- What the exercise asks -
Every record below must be written out exactly. Leave out the pictures.

--*--

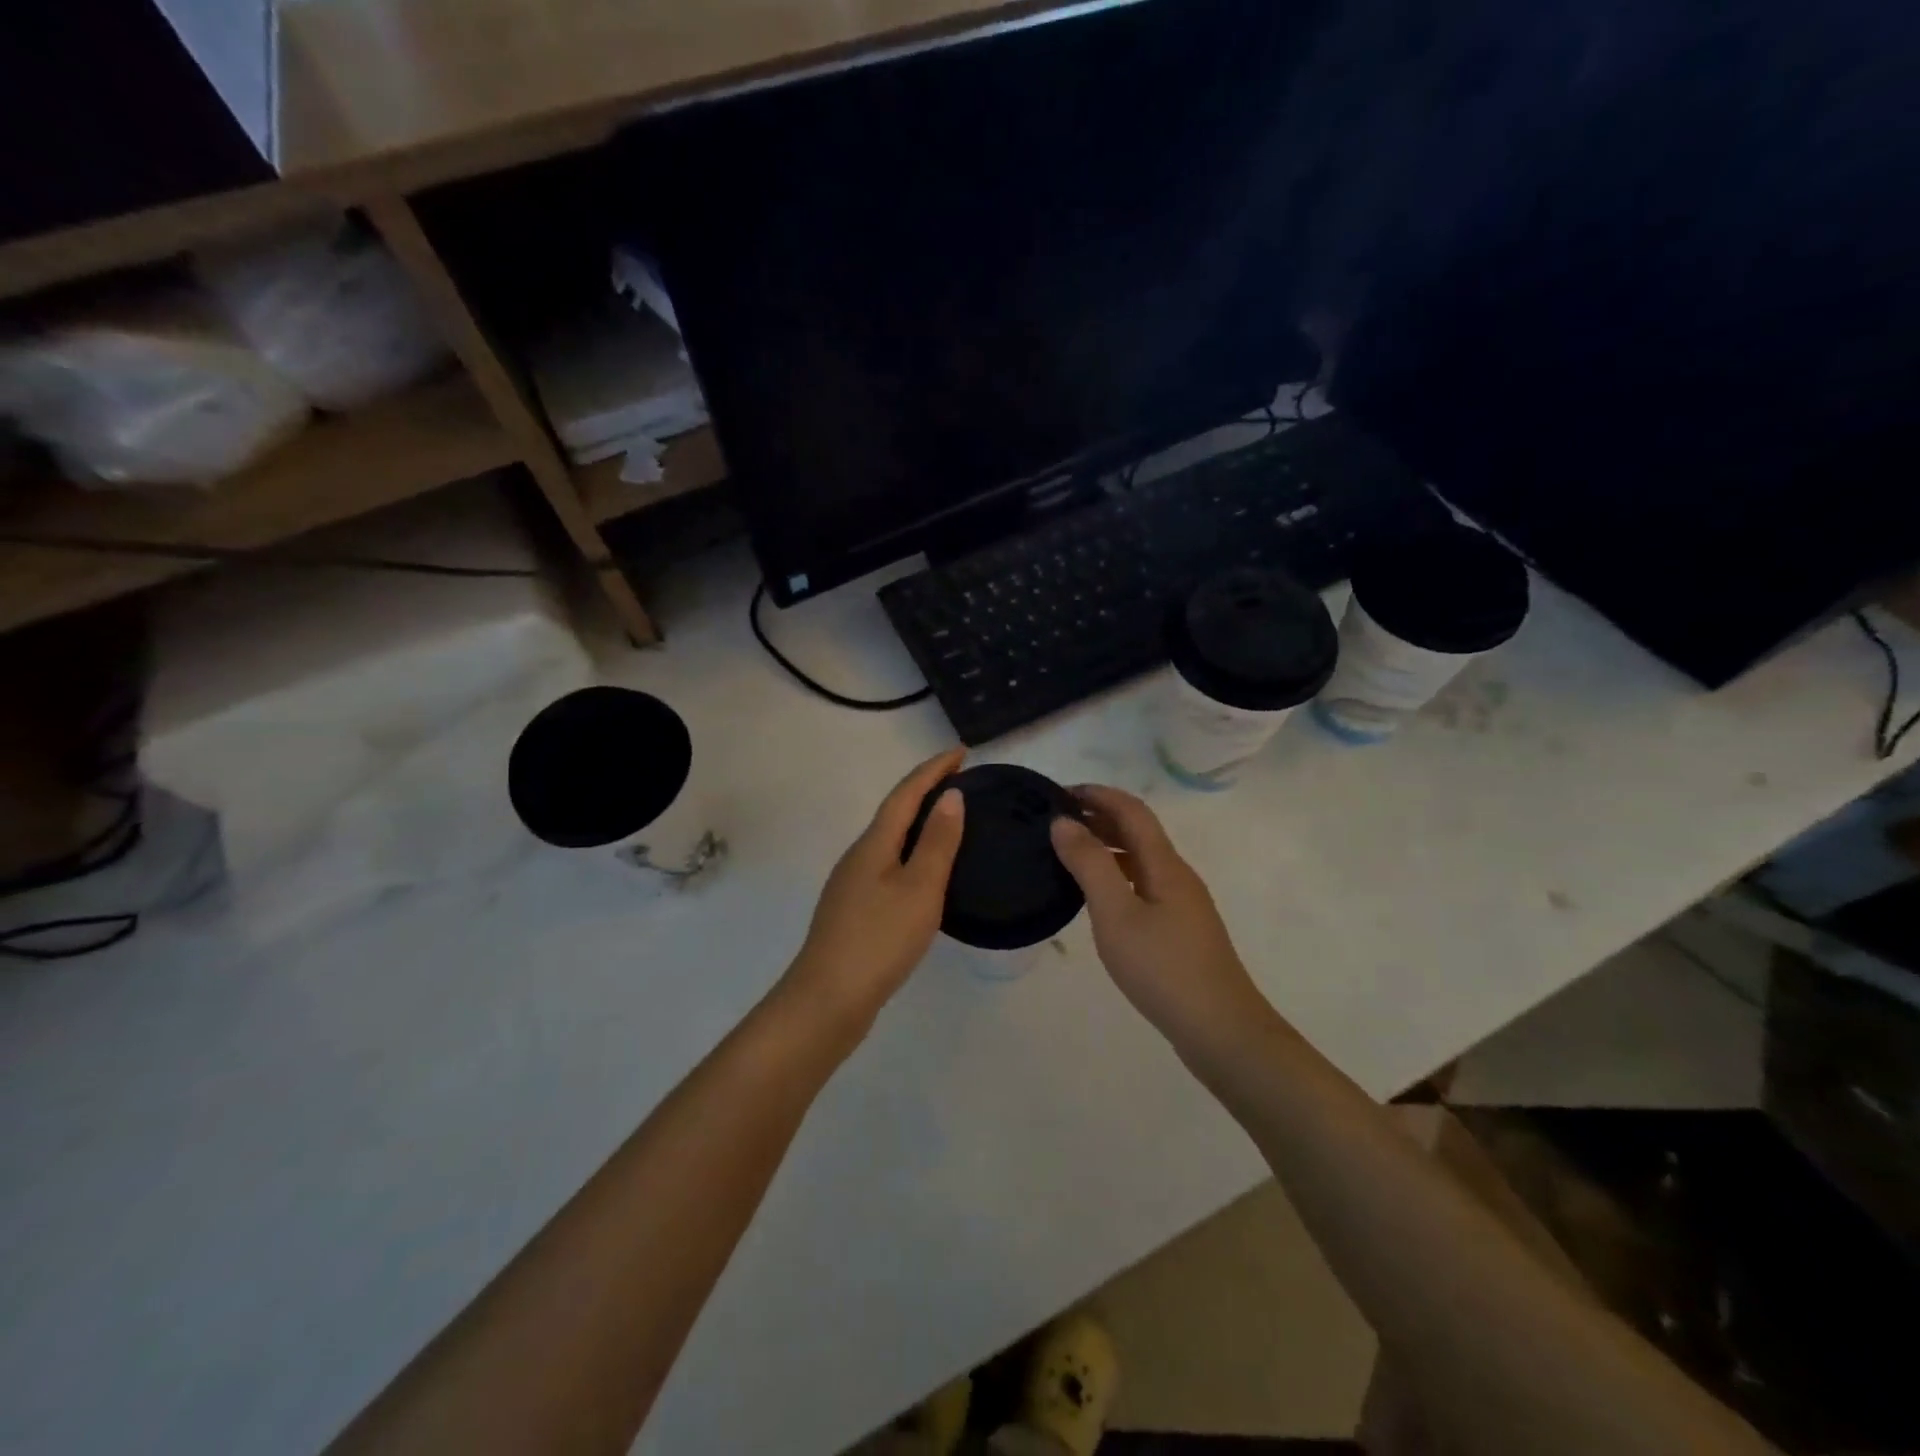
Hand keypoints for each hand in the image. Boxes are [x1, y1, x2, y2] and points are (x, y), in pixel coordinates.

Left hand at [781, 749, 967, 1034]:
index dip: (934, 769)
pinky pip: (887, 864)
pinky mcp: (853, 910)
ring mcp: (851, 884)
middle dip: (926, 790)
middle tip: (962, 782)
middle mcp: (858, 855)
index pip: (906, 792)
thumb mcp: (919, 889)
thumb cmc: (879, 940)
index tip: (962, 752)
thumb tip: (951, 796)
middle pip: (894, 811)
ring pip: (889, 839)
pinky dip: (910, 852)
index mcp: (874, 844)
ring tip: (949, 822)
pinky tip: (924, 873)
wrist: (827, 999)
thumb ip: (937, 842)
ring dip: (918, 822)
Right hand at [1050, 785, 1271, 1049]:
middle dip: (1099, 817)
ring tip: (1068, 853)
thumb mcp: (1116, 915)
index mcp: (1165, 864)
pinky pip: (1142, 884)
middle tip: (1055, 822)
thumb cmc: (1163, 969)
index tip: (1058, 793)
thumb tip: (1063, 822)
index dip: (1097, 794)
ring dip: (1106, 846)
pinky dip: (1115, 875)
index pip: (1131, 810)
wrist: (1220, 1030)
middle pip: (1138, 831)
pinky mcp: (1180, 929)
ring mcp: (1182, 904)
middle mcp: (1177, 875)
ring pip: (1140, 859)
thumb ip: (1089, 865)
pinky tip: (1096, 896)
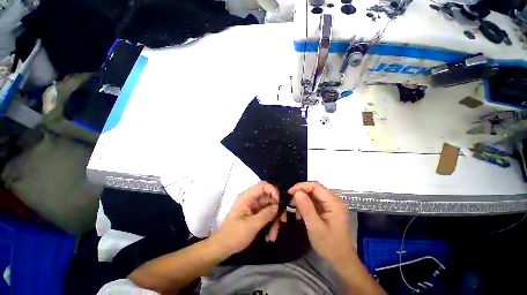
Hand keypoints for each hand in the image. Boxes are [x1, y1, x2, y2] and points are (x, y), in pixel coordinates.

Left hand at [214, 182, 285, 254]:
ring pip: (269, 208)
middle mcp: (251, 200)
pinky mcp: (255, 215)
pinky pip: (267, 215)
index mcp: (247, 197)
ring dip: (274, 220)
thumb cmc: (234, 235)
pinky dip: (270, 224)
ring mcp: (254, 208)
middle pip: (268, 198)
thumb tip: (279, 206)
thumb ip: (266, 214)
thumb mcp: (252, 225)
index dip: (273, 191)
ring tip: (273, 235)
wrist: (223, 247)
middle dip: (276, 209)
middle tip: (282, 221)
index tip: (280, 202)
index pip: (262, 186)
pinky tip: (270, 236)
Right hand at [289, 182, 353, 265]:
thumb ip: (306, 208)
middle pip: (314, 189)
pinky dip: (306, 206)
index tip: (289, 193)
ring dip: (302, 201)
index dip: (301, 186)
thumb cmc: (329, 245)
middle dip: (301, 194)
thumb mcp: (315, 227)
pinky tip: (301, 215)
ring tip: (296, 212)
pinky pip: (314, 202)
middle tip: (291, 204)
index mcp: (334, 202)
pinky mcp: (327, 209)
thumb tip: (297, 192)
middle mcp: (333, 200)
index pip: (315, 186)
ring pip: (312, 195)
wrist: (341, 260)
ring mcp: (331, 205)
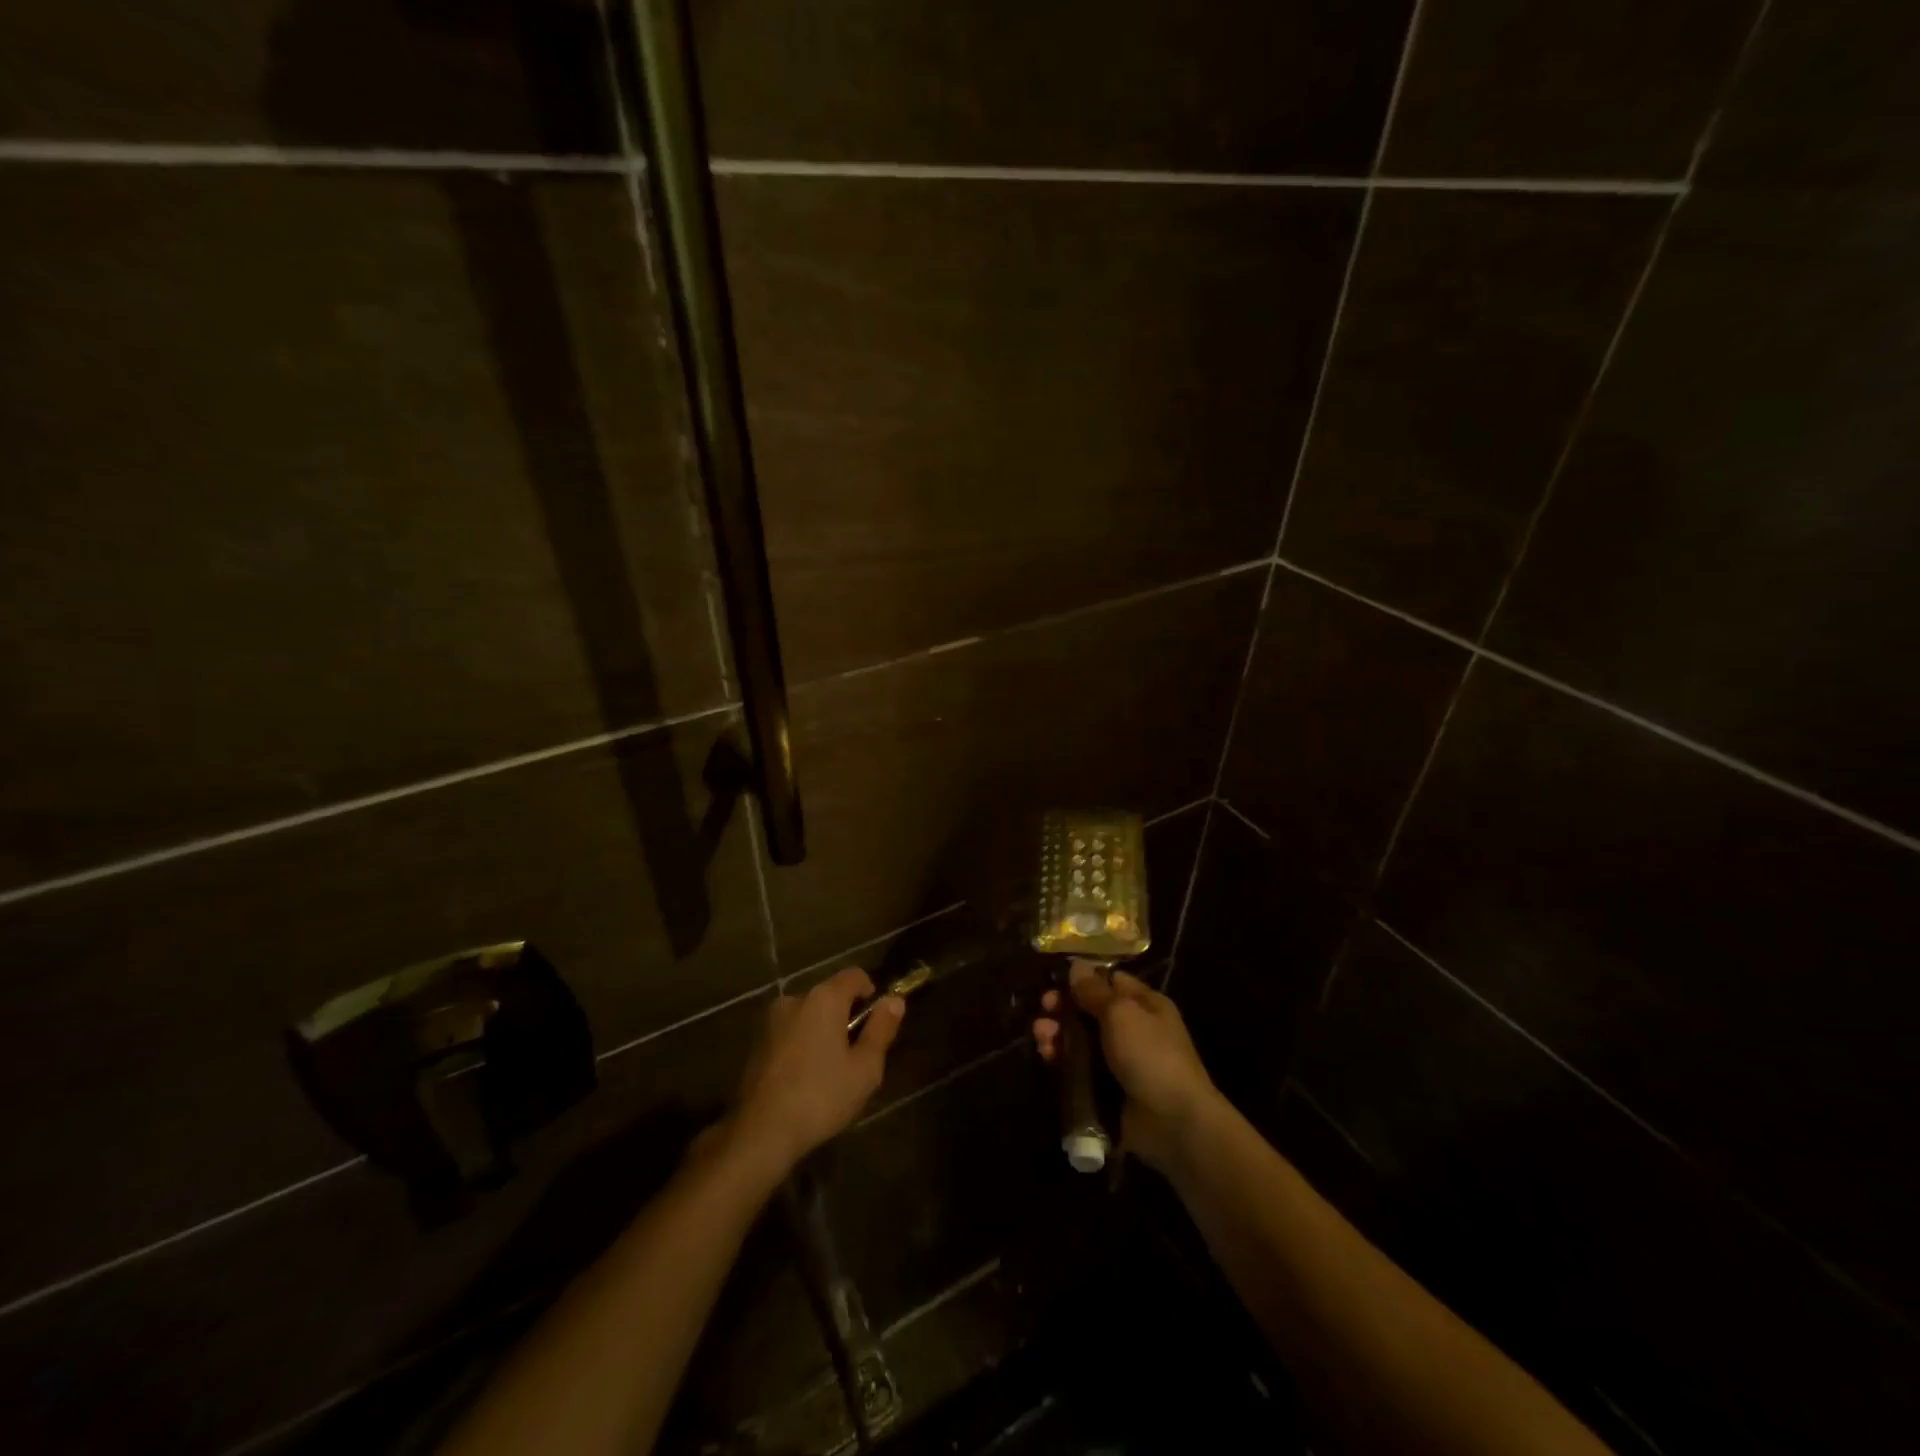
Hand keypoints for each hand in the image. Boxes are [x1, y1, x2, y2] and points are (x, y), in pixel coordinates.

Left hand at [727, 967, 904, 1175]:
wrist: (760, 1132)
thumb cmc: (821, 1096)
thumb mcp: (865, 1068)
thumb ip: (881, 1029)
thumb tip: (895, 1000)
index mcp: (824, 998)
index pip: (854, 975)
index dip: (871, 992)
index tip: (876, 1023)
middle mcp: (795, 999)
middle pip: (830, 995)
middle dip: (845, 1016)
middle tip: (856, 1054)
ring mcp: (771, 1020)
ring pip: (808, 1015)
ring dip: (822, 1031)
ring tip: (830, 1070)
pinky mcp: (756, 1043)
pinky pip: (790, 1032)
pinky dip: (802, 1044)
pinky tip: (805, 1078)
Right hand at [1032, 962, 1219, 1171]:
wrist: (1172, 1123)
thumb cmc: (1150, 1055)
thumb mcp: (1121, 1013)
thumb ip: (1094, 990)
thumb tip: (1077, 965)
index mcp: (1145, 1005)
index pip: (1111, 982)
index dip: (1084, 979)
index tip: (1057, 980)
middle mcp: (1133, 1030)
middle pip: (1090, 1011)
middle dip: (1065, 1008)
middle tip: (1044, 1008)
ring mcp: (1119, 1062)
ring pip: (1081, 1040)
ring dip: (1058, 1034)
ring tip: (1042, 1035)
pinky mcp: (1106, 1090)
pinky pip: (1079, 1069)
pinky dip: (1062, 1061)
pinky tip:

--*--

- Exercise result -
Hand keypoints for each hand in the image. Boxes are [x1, y1, x2, y2] and points are (x, y), in pixel coordinates.

Left hand at [781, 749, 967, 1034]:
index dip: (934, 769)
pinky pip: (887, 864)
pinky mcp: (853, 910)
ring mcp: (851, 884)
middle dip: (926, 790)
middle tip: (962, 782)
middle mcp: (858, 855)
index pip: (906, 792)
thumb mcp: (919, 889)
thumb cmc: (879, 940)
index tip: (962, 752)
thumb tip: (951, 796)
middle pip: (894, 811)
ring pip: (889, 839)
pinky dip: (910, 852)
index mcp: (874, 844)
ring tip: (949, 822)
pinky tip: (924, 873)
wrist: (827, 999)
thumb ip: (937, 842)
ring dip: (918, 822)
Right hand at [1050, 785, 1271, 1049]:
middle dip: (1099, 817)
ring tip: (1068, 853)
thumb mcp: (1116, 915)
index mcp: (1165, 864)
pinky pip: (1142, 884)
middle tip: (1055, 822)
thumb cmc: (1163, 969)
index tip: (1058, 793)
thumb tip: (1063, 822)
index dip: (1097, 794)
ring dip: (1106, 846)
pinky dip: (1115, 875)
index pip: (1131, 810)
wrist: (1220, 1030)
middle pip: (1138, 831)
pinky mcp: (1180, 929)
ring mcp: (1182, 904)
middle mcp: (1177, 875)
ring pip: (1140, 859)
thumb ip: (1089, 865)
pinky tip: (1096, 896)
Hand keypoints for each hand in the image. Boxes are [x1, y1, x2, y2] and points are (x, y), in pixel coordinates.

Left hand at [214, 182, 285, 254]:
ring pip: (269, 208)
middle mcp: (251, 200)
pinky mcp: (255, 215)
pinky pip: (267, 215)
index mcp: (247, 197)
ring dip: (274, 220)
thumb cmc: (234, 235)
pinky dip: (270, 224)
ring mcp: (254, 208)
middle pip: (268, 198)
thumb tip: (279, 206)
thumb ip: (266, 214)
thumb mcp: (252, 225)
index dip: (273, 191)
ring tip: (273, 235)
wrist: (223, 247)
middle dip: (276, 209)
middle tip: (282, 221)
index tip: (280, 202)
index pip: (262, 186)
pinky tip: (270, 236)
Right hand at [289, 182, 353, 265]:
thumb ip: (306, 208)
middle pip: (314, 189)
pinky dip: (306, 206)
index tip: (289, 193)
ring dip: (302, 201)
index dip: (301, 186)
thumb cmc: (329, 245)
middle dip: (301, 194)
thumb mcp: (315, 227)
pinky tip: (301, 215)
ring tip: (296, 212)
pinky pip: (314, 202)
middle tip: (291, 204)
index mcp: (334, 202)
pinky mcp: (327, 209)
thumb tip: (297, 192)
middle mcp: (333, 200)
index pip: (315, 186)
ring pip: (312, 195)
wrist: (341, 260)
ring mcp: (331, 205)
Hand keypoints for each hand in the image. Boxes are [x1, y1, x2, y2] and points are (x, y), in pixel coordinates.

Left hand at [727, 967, 904, 1175]:
wrist: (760, 1132)
thumb cmc: (821, 1096)
thumb mcp: (865, 1068)
thumb ip: (881, 1029)
thumb tip: (895, 1000)
index mcp: (824, 998)
index pip: (854, 975)
index dip: (871, 992)
index tip: (876, 1023)
middle mcp: (795, 999)
middle pip: (830, 995)
middle dip: (845, 1016)
middle tip: (856, 1054)
ring mcp: (771, 1020)
ring pip: (808, 1015)
ring dip: (822, 1031)
ring tip: (830, 1070)
pinky mcp: (756, 1043)
pinky pip: (790, 1032)
pinky dip: (802, 1044)
pinky tip: (805, 1078)
Right hand at [1032, 962, 1219, 1171]:
wrist: (1172, 1123)
thumb cmc: (1150, 1055)
thumb mcp: (1121, 1013)
thumb ip: (1094, 990)
thumb tip: (1077, 965)
index mcp: (1145, 1005)
index pip: (1111, 982)
index dip: (1084, 979)
index tip: (1057, 980)
middle mcp: (1133, 1030)
middle pip: (1090, 1011)
middle dip: (1065, 1008)
middle tip: (1044, 1008)
ring mcp: (1119, 1062)
ring pip: (1081, 1040)
ring dip: (1058, 1034)
ring tip: (1042, 1035)
pinky mcp: (1106, 1090)
pinky pip: (1079, 1069)
pinky dip: (1062, 1061)
pinky tip:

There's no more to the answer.